(Measuring device reading data)
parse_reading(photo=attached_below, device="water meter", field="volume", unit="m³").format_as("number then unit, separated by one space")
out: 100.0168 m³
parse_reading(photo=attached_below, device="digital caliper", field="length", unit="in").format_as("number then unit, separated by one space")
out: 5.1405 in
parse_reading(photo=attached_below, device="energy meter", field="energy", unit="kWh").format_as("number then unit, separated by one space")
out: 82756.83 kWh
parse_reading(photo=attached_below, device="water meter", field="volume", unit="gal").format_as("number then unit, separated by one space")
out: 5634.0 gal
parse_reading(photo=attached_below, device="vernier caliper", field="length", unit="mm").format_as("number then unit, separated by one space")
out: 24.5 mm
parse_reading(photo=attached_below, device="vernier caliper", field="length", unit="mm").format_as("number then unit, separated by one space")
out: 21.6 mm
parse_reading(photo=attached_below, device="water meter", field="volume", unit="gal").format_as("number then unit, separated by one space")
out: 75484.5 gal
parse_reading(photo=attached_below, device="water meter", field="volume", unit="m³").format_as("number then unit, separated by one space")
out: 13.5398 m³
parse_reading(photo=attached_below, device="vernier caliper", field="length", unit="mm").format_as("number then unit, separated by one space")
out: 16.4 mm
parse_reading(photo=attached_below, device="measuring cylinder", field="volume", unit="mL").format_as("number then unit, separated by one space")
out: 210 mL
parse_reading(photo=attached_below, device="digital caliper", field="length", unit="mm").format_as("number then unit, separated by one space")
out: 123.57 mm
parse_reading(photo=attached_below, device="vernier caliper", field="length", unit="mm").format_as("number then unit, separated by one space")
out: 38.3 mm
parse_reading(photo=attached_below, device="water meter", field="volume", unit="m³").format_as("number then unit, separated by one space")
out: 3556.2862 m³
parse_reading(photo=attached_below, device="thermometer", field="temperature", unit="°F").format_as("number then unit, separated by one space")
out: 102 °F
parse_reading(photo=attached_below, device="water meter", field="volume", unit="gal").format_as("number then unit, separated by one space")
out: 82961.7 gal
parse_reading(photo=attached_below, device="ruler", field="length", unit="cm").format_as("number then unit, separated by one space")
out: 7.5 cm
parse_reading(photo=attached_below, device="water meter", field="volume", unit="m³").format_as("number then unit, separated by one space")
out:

Instructions to follow
Reproduce all of the records above word for word, keeping every line in its original order.

Written solution
parse_reading(photo=attached_below, device="water meter", field="volume", unit="m³").format_as("number then unit, separated by one space")
out: 100.0168 m³
parse_reading(photo=attached_below, device="digital caliper", field="length", unit="in").format_as("number then unit, separated by one space")
out: 5.1405 in
parse_reading(photo=attached_below, device="energy meter", field="energy", unit="kWh").format_as("number then unit, separated by one space")
out: 82756.83 kWh
parse_reading(photo=attached_below, device="water meter", field="volume", unit="gal").format_as("number then unit, separated by one space")
out: 5634.0 gal
parse_reading(photo=attached_below, device="vernier caliper", field="length", unit="mm").format_as("number then unit, separated by one space")
out: 24.5 mm
parse_reading(photo=attached_below, device="vernier caliper", field="length", unit="mm").format_as("number then unit, separated by one space")
out: 21.6 mm
parse_reading(photo=attached_below, device="water meter", field="volume", unit="gal").format_as("number then unit, separated by one space")
out: 75484.5 gal
parse_reading(photo=attached_below, device="water meter", field="volume", unit="m³").format_as("number then unit, separated by one space")
out: 13.5398 m³
parse_reading(photo=attached_below, device="vernier caliper", field="length", unit="mm").format_as("number then unit, separated by one space")
out: 16.4 mm
parse_reading(photo=attached_below, device="measuring cylinder", field="volume", unit="mL").format_as("number then unit, separated by one space")
out: 210 mL
parse_reading(photo=attached_below, device="digital caliper", field="length", unit="mm").format_as("number then unit, separated by one space")
out: 123.57 mm
parse_reading(photo=attached_below, device="vernier caliper", field="length", unit="mm").format_as("number then unit, separated by one space")
out: 38.3 mm
parse_reading(photo=attached_below, device="water meter", field="volume", unit="m³").format_as("number then unit, separated by one space")
out: 3556.2862 m³
parse_reading(photo=attached_below, device="thermometer", field="temperature", unit="°F").format_as("number then unit, separated by one space")
out: 102 °F
parse_reading(photo=attached_below, device="water meter", field="volume", unit="gal").format_as("number then unit, separated by one space")
out: 82961.7 gal
parse_reading(photo=attached_below, device="ruler", field="length", unit="cm").format_as("number then unit, separated by one space")
out: 7.5 cm
parse_reading(photo=attached_below, device="water meter", field="volume", unit="m³").format_as("number then unit, separated by one space")
out:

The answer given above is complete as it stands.